*Work item*. Your answer should be one number: the count of lines in the records that include the word "hand".

Records excerpted from a collection
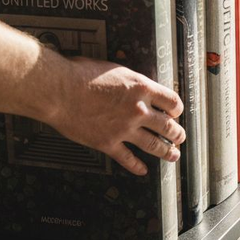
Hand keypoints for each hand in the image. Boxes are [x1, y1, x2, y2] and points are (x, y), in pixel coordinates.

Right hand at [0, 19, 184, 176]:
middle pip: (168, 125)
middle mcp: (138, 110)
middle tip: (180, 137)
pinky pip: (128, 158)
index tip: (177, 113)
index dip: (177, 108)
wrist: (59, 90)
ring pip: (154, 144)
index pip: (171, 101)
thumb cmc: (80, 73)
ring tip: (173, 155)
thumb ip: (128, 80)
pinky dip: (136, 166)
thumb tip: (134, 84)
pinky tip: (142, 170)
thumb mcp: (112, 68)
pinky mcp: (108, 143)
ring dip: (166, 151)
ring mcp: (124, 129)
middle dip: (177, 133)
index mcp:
==
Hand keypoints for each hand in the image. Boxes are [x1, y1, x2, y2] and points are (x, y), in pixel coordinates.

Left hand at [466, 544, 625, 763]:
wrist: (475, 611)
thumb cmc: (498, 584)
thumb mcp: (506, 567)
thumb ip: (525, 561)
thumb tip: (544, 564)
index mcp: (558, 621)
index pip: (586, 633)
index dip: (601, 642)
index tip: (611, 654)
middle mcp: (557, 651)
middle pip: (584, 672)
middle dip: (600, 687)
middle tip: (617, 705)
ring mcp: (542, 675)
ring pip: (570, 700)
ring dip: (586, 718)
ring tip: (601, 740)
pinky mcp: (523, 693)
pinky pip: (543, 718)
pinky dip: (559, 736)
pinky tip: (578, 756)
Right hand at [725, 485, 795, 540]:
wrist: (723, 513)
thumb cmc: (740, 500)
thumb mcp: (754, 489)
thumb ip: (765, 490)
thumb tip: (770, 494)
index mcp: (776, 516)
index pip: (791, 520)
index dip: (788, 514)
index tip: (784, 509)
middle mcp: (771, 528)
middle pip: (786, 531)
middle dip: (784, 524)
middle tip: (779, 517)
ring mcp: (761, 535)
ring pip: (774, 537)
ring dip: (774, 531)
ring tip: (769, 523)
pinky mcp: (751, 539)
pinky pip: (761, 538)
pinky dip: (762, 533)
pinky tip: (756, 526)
==
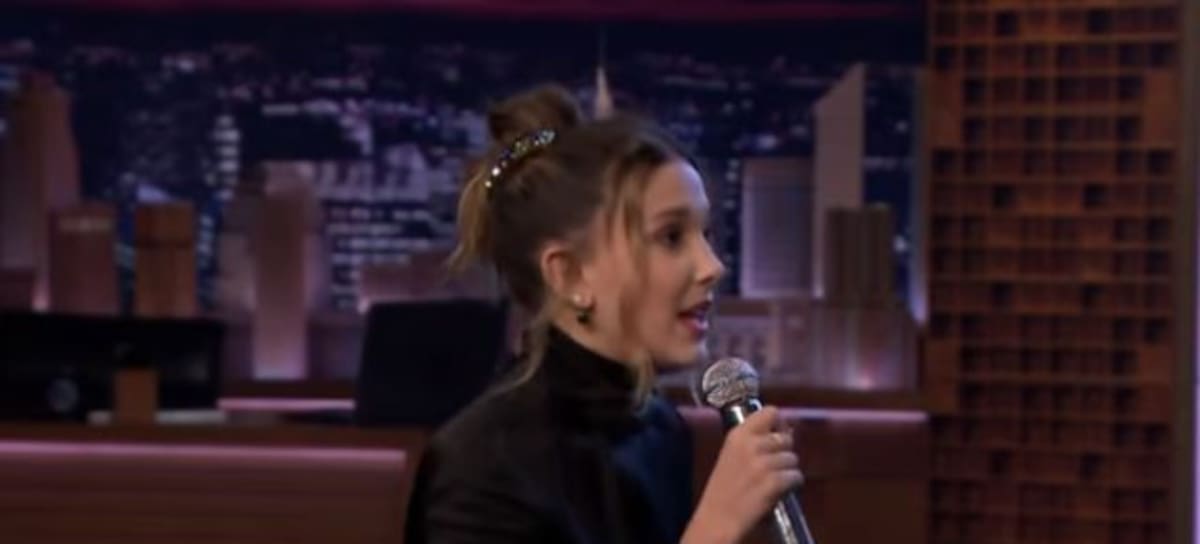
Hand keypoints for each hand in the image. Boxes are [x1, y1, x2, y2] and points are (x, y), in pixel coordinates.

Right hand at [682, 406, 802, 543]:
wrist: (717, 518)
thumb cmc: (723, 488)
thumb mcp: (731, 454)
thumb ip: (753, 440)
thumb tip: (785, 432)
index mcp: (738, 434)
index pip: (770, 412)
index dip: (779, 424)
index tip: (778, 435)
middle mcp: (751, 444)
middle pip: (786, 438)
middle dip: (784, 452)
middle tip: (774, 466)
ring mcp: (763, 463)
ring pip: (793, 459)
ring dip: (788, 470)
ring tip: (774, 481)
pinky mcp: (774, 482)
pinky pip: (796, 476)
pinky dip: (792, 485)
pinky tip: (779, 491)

*Solution for this problem*. 7